Mortgage Daily

Published On: October 20, 2017

Home lending and mortgage earnings weakened from a year ago at SunTrust Banks Inc., though earnings improved on a quarter-over-quarter basis. Delinquency deteriorated.

From July 1, 2017, through Sept. 30, income before the provision for income taxes was $765 million, according to SunTrust’s third-quarter earnings report.

Income at the Atlanta-based bank-holding company improved from $691 million a year prior and was also up from $752 billion in the prior quarter.

Mortgage income was $107 million during the most-recent three-month period, falling from $167 million in the third-quarter 2016. But mortgage earnings were up from $100 million in the second-quarter 2017. Third-quarter 2017 mortgage earnings consisted of $61 million in production-related income and $46 million in servicing-related income.

Single-family loan originations
during the three months ended Sept. 30, 2017, came to $6.153 billion. Business dipped from $6.425 billion the preceding period and tumbled from $8.459 billion the same-three months last year.
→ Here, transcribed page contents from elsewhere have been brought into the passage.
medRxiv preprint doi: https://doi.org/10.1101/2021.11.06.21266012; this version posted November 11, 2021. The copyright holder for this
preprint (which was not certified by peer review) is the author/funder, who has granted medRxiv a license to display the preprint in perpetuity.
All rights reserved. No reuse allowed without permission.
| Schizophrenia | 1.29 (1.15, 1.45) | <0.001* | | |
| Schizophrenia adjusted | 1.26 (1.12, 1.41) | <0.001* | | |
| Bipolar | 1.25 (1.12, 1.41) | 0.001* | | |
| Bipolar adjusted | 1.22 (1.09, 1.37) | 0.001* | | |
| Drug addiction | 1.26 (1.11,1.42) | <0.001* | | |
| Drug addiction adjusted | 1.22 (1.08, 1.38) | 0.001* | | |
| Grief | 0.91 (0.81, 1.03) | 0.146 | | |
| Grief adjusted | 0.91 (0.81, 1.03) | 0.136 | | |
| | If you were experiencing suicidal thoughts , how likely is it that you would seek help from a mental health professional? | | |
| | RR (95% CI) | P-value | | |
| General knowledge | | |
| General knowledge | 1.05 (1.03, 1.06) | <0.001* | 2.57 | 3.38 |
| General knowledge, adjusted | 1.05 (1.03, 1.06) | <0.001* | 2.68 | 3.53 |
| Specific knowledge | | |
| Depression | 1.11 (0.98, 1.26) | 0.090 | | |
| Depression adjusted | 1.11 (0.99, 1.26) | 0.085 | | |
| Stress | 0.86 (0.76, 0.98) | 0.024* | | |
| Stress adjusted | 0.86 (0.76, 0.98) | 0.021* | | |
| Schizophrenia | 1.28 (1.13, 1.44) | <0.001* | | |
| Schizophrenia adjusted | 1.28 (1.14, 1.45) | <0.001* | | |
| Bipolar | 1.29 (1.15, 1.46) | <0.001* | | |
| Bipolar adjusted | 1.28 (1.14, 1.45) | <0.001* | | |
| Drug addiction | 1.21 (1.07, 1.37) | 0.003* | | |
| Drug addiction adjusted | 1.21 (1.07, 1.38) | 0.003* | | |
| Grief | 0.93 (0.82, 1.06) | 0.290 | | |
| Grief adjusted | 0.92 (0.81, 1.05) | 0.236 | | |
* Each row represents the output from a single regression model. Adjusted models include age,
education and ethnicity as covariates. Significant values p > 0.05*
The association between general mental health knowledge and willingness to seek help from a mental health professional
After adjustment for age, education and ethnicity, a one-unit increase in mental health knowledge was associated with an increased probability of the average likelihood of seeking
For all three quarters that have elapsed so far this year, mortgage production amounted to $18.069 billion.

The latest activity consisted of $2.438 billion in retail lending and $3.715 billion in correspondent acquisitions.
Refinance share was 32 percent, slightly more broad than 31 percent in the second quarter.

Mortgage production during the final-three months of this year is likely easing based on new applications, which fell to $7.7 billion in the third quarter from $8.3 billion three months prior.

SunTrust serviced $165.273 billion in mortgages at the conclusion of the latest period,
a little less than $165.601 billion serviced at the end of June. But the servicing portfolio expanded from $153.984 billion as of Sept. 30, 2016.

Third-party servicing made up $135.411 billion of the most-recent total. The ratio of the net carrying value of mortgage-servicing rights to total third-party servicing was 1.202 percent.

On SunTrust’s balance sheet were $38.403 billion in residential assets, a little more than $38.268 billion three months earlier but less than $39.005 billion one year earlier. Most recently, residential assets consisted of $0.497 billion in guaranteed mortgages, $27.041 billion in non-guaranteed loans and $10.885 billion in home-equity products.

The report indicated that delinquency of between 30 and 89 days on mortgages was 0.27 percent, 6 basis points worse than mid-year 2017 but 2 BPS better than the same period a year ago.

HEL delinquency soared to 0.85 percent from 0.66 percent as of June 30, 2017, and 0.63 percent as of Sept. 30, 2016.

Commercial real estate loans were trimmed to $9.202 billion from $9.269 billion at the end of the second quarter. But the total grew from $8.931 billion as of the same date last year. Commercial mortgages accounted for $5.238 billion of the latest amount, and construction loans made up $3.964 billion.

Delinquency on commercial mortgages fell to 0.02 percent from 0.04 percent the prior period and a year prior.

The latest quarter concluded with 24,215 people on the payroll. Full-time equivalent employment was trimmed from 24,278 as of mid-2017 but expanded from 23,854 at the same point in 2016.

There were 1,275 full-service banking offices when last month finished, six fewer than at the end of the second quarter.